Palatine presentation shows possible benefit of combining police, fire pension funds
Palatine likely would benefit from a task force recommendation that the state combine 649 suburban and downstate police and firefighter pensions, according to a presentation to the village council.
Suburban and downstate police and fire plans have an average of just $22 million in assets per fund, compared with $16.9 billion for each of the six state retirement funds, according to a report from the Pension Consolidation Feasibility Task Force. Gov. J.B. Pritzker initiated the state task force.
On average, the 649 funds are 55% funded. Combined, they have a total unfunded liability of $11.5 billion.
By consolidating them into two funds -- one for police and another for firefighters -- task force members said as part of their recommendation last week that the new funds could generate between $820 million and $2.5 billion in additional earnings in just the first five years, assuming they earn at roughly the same rate as the large Illinois Municipal Retirement Fund.
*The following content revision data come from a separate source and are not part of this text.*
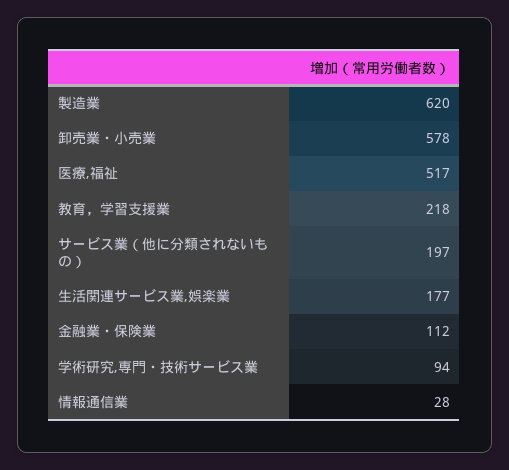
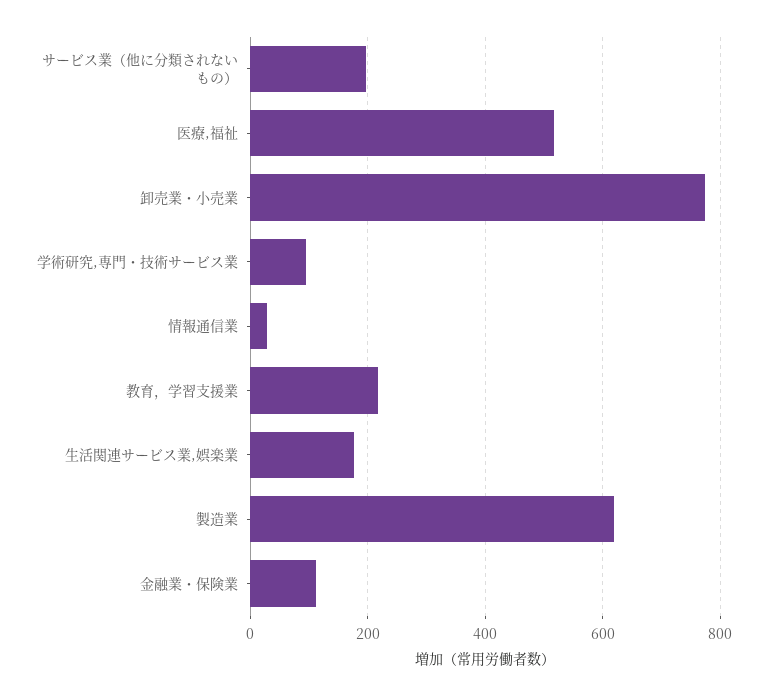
  {
    "製造業": 620,
-   "卸売業・小売業": 578,
+   "卸売業・小売業": 780,
    "医療,福祉": 517,
    "教育，学習支援業": 218,
    "サービス業（他に分類されないもの）": 197,
    "生活関連サービス業,娯楽業": 177,
    "金融業・保険業": 112,
    "学術研究,専門・技術サービス業": 94,
    "情報通信業": 28
  }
Palatine Village Manager Reid Ottesen's presentation this week on the potential for large fire and police pension pools was modeled on typical returns for IMRF, which serves about 3,000 government agencies across the state and has 420,000 members.
If Palatine's public safety pensions had higher cumulative returns similar to IMRF over a 13-year period, Ottesen said, Palatine's police funding would have been at 80.8% instead of 62.6% in 2017, with fire at 92.5% rather than 59.9%.
Ottesen said that while the public safety pension funding problem was not created overnight, the task force's work is a good initial step.
"I want to -- actually coming out of my mouth -- applaud the state and the task force for what they're doing," Ottesen said. "I think it's a tremendous start toward righting a system. It still doesn't address some of the core issues with the compounding and defined benefit versus defined contribution."
Mayor Jim Schwantz endorsed the idea of Ottesen sharing the Palatine fire and police pension report with state lawmakers representing the village. Other suburbs plan to do the same, Ottesen said.
Illinois has the second-largest number of public employee pension plans, behind Pennsylvania, according to the task force.
Administration costs for the 659 local fire and police plans are much higher than for IMRF or others serving the entire state. The task force report says fire and police plan consolidation could cut those expenses by at least $14 million per year.